Baby to inherit millions if proven progeny of murdered West Vancouver man

A Chinese woman trying to prove her baby daughter has sole claim to the fortune of a murdered West Vancouver millionaire has won her bid for a paternity test.

VANCOUVER — A Chinese woman trying to prove her baby daughter has sole claim to the fortune of a murdered West Vancouver millionaire has won her bid for a paternity test.

A new British Columbia law says the child stands to inherit everything if the results match.

The B.C. Supreme Court has ordered DNA testing on the remains of Gang Yuan, whose body was found chopped into more than 100 pieces. A man has been charged with second-degree murder.

Contending she is Gang’s former lover and the mother of his child, Xuan Yang argues her child is legally entitled to inherit the man’s estimated $50-million estate.

The latest development in the saga worthy of an Asian soap opera occurred on July 14, when a judge approved the woman’s application for the independent genetics investigation.

A DNA laboratory has now been authorized to obtain a sample of remains stored by the B.C. coroner, with testing to be completed by Aug. 26.

The court ordered the results be provided to the administrators of Gang’s estate. The DNA sample must also be preserved and made available for testing by any other possible children of the dead man.

“To the knowledge of the petitioner, the deceased had no other children with any claim to his estate when he passed away,” say court documents, although the claim of Gang fathering only one child has not been proven.

Requests for comment to lawyers representing the administrators were not returned.

Trevor Todd, a Vancouver-based estate litigation lawyer with 42 years experience, said a positive paternity test would entitle the child to her father’s fortune.

“That’s going to be pretty darn conclusive. You can have all sorts of other circumstantial evidence, but it comes to down to blood. It’s 100 per cent,” he said.

“It’s just automatic, nothing to contest. That little rich kid’s going to need a bodyguard,” he joked.

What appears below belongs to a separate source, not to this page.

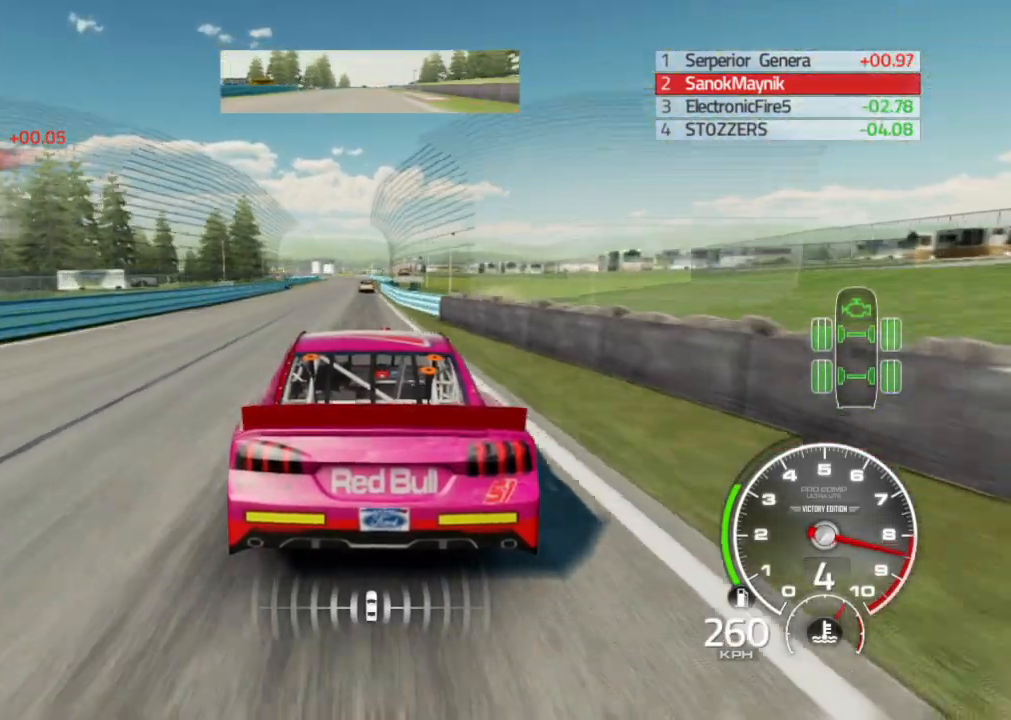
{"buttons": ["R2"], "left_stick": "center", "right_stick": "center", "events": [[317, "left_stick", "left"], [417, "left_stick", "center"]]}
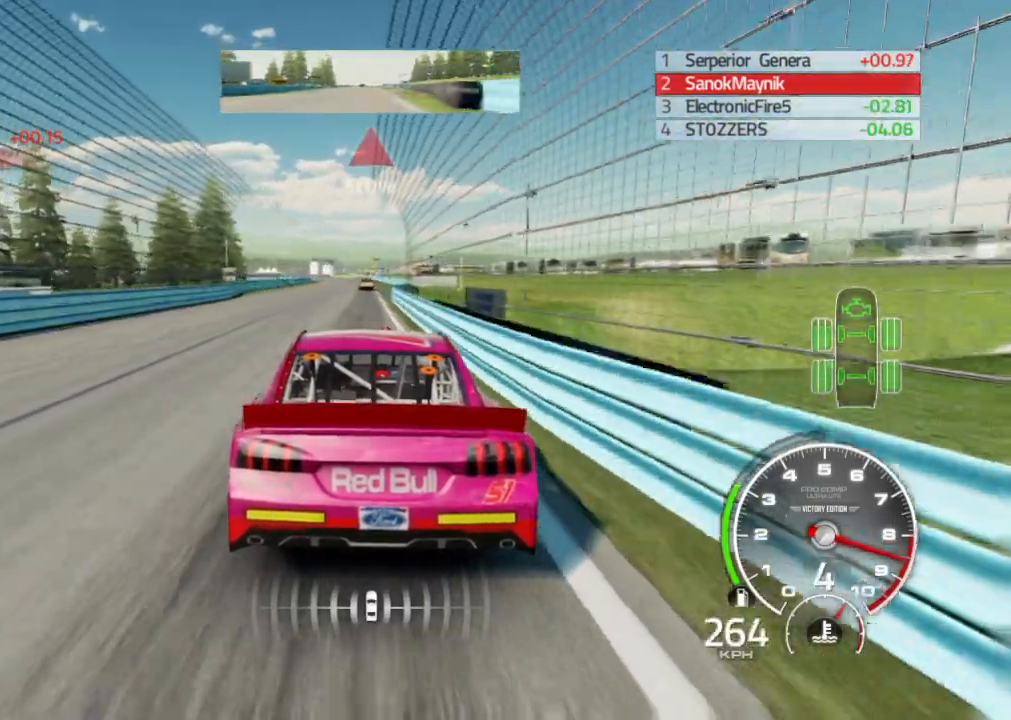
{"buttons": ["L2"], "left_stick": "center", "right_stick": "center", "events": [[100, "left_stick", "left"], [183, "left_stick", "center"], [433, "L2", "down"], [450, "R2", "up"]]}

A positive result would mean the case is clear cut based on the law that came into force in March 2014, called the Wills and Estate Succession Act, added Victoria lawyer Charlotte Salomon, who’s been practising in the field nearly two decades.

The law defines what happens to a person’s estate if they have no will, as was the situation when Gang was killed on May 2.

If the baby is proven to be his offspring, the court would appoint a guardian to hold the money in trust. The remaining funds would flow to the child at age 19.

Xuan also stands to gain a pretty nice lifestyle, Salomon said.

“She can say, ’I have to provide for my child to live in a nice house, in a nice neighbourhood where there’s good schools, and of course I’ll need a nice car to transport her everywhere, and, and, and’…,” said Salomon.

“You can see where there may be some motivation here. In addition to having something for your child, she gets a little bit of a good ride.”

The legalities make the back story even more curious.

Xuan alleges her lover’s brother has tried blocking her daughter’s potential windfall. Her petition to the court claimed he wanted to handle the DNA testing himself, and was moving to cremate the man’s remains.

The woman meanwhile describes a love affair over several weeks after she and Gang met in Beijing. They vacationed in Las Vegas, Miami and Mexico before she gave birth in California.

Xuan has put forward evidence, including text messages, that the man was excited about the birth. The two were planning a life together, she stated in court documents.

Few details have ben released about the man’s death. Li Zhao, a 54-year-old man married to the victim’s cousin, faces the second-degree murder charge.

Gang’s home in a tony West Vancouver neighbourhood was in the name of the accused.